- **Excerpt**:
My grandfathers' tools were supposed to have been split up and passed on to each of his grandsons; a fact I never knew. It had been hidden from me because my uncle had run completely roughshod over his parents home, his own mother's home, taking things before any of Grampas' wishes could be carried out. This heavily damaged my uncle's relationship with his sisters and, to this day, is still a tender subject. My uncle pawned nearly all of the tools I and my cousins were supposed to receive.

Somehow my aunt and her husband wound up with the breaker and the sockets I was holding in my hands. Years had gone by before they came across the tools in a stateside move of their own (Air Force too). They felt these few tools ought to go to me. As my mom told me who they'd belonged to, how they'd escaped the hands of my uncle, and that they were supposed to have been mine many many years ago, I broke down.

Those old sockets and the patina'd breaker bar now hold a very very special spot in my toolbox. They've turned fasteners on my and my friends cars now and made a few trips to different paddocks with me. I think of my grandfather every time I see them and I can feel he is happy knowing they're finally in my hands.

Here is a picture of an Artoo like mine. Give me some time and you may get to see those tools in use on one of your cars.

1 comment:

Lynn said...

Good the tools are where they belong! I know how special that is.

It's been quite a year with lots to be thankful for, don't you think? Hope you really can enjoy this holiday season!!!

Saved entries
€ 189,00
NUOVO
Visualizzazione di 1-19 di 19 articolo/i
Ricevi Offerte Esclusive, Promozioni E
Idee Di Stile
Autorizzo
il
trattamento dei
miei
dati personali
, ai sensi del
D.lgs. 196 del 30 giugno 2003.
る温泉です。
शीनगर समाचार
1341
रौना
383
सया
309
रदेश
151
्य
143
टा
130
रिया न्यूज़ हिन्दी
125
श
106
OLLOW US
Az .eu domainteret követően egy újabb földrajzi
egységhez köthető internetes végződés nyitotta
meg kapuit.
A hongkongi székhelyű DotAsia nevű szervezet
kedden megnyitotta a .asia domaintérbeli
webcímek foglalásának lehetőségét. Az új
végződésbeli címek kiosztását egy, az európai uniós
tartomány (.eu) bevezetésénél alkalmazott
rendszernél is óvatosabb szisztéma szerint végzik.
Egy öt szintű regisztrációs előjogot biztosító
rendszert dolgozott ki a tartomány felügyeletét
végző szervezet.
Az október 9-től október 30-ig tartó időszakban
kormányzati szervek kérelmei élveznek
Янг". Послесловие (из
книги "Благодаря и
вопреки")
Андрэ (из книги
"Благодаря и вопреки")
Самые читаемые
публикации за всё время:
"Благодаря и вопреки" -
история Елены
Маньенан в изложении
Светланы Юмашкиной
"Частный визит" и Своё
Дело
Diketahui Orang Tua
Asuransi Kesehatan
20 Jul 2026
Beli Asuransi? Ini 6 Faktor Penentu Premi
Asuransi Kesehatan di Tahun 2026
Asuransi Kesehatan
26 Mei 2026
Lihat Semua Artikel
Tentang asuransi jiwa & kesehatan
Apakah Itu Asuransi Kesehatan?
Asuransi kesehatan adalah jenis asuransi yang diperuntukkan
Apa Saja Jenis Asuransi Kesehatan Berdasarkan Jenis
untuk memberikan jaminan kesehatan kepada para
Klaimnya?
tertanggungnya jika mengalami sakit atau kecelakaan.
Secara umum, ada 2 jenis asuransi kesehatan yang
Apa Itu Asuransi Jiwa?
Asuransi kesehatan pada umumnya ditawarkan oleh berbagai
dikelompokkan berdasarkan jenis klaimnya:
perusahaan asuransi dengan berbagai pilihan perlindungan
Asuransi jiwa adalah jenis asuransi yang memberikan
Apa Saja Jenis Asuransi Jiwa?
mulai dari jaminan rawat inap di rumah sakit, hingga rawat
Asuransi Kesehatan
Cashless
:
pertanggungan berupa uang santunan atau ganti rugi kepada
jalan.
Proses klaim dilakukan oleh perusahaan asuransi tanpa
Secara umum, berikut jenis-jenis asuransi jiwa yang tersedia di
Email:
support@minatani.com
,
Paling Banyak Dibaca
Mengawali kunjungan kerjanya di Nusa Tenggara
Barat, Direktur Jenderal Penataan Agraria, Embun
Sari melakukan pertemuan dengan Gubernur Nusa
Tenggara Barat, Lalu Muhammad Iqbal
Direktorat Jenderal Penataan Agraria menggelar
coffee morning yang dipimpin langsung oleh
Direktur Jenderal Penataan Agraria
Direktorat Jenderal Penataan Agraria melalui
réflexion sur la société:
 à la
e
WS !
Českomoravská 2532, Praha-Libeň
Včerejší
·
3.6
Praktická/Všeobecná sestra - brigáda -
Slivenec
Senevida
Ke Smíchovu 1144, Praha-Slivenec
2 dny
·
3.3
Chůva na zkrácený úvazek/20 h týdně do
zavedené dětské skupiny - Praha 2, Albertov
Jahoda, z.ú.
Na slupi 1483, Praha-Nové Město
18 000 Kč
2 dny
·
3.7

- **Description of the task**:
In the post about the grandfather's tools, what did the uncle do with nearly all of the tools meant for the grandsons?

- **Answer to the problem**:
He pawned them.